Chaves para ler as Memórias inventadas, de Manoel de Barros
Chaves para ler as Memórias inventadas, de Manoel de Barros
Raquel R. Souza1
Já faz algum tempo, propus uma arquitetura essencial, que a meu ver está contida em toda a palavra autobiográfica, mesmo aquela que se mostra avessa às “etiquetas” ou às classificações teoréticas como “autobiografia” (Souza, 2002). Na ocasião, trabalhava com a poesia de Drummond, especialmente a série Boitempo, constituída de três volumes nos quais o poeta mineiro “narra” sua própria vida. Defendi a ideia de que a organização da palavra autobiográfica é feita na construção de um triângulo cujas paredes são formadas pelo Tempo, pela História e pela Memória.
Os lados desse triângulo não estão em subserviência entre si; estão, sim, imbricados uns com os outros, mas, por necessidade de sistematização, trabalhei em separado cada uma dessas categorias. Refiro esse trabalho porque é a partir dessa arquitetura triangular que retomo meu olhar sobre a memória. No entanto, preciso isolá-la relativamente dos outros componentes da figura.

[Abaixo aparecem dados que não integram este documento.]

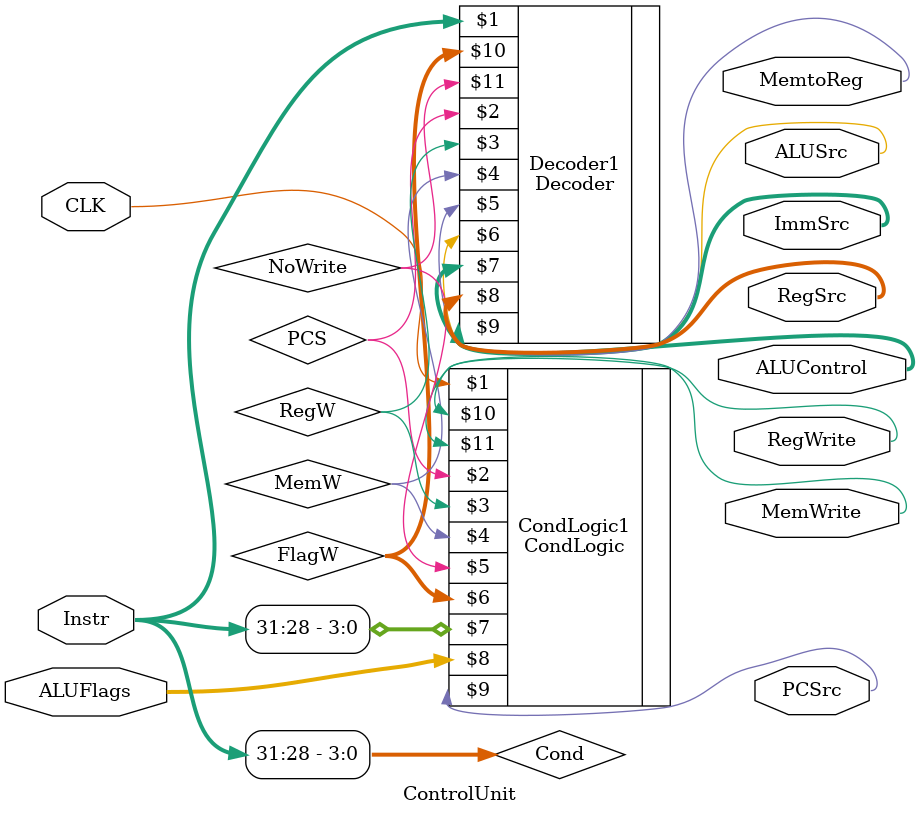
<source format=v>
module ControlUnit(
    input [31:0] Instr,
    input [3:0] ALUFlags,
    input CLK,

    output MemtoReg,
    output MemWrite,
    output ALUSrc,
    output [1:0] ImmSrc,
    output RegWrite,
    output [1:0] RegSrc,
    output [1:0] ALUControl,	
    output PCSrc
    ); 
    
    wire [3:0] Cond;
    wire PSC, RegW, MemW, NoWrite;
    wire [1:0] FlagW;

    assign Cond=Instr[31:28];

    CondLogic CondLogic1(
     CLK,
     PCS,
     RegW,
     MemW,
     NoWrite,
     FlagW,
     Cond,
     ALUFlags,

     PCSrc,
     RegWrite,
     MemWrite
    );

    Decoder Decoder1(
     Instr,
     PCS,
     RegW,
     MemW,
     MemtoReg,
     ALUSrc,
     ImmSrc,
     RegSrc,
     ALUControl,
     FlagW,
     NoWrite
    );
endmodule
</source>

Por outro lado, como estou pinçando o tema da memória a partir de uma visada teórica sobre as escritas autobiográficas – e hoje já é consenso vislumbrá-las como construções ficcionais de si mesmo –, de minha parte, independente de o autor buscar um jogo de ficcionalidades para aquilo que narra como autobiografia e congêneres, julgo que essas estratégias narrativas nada mais são do que jogos divertidamente sérios. Reafirmo que o alicerce para esse tipo de narrativa (o gênero autobiográfico) é o mesmo: a história, o tempo, a memória. O jogo, a brincadeira, as dissimulações, os pactos de leitura são as possibilidades de estratégias narrativas que são reinventadas caso a caso. À primeira vista, são esses jogos que chamam a atenção do leitor e do crítico para a construção autobiográfica de Manoel de Barros, de cuja obra elejo Memórias inventadas: a infância2, que, ao lado de mais dois volumes, compõe sua autobiografia.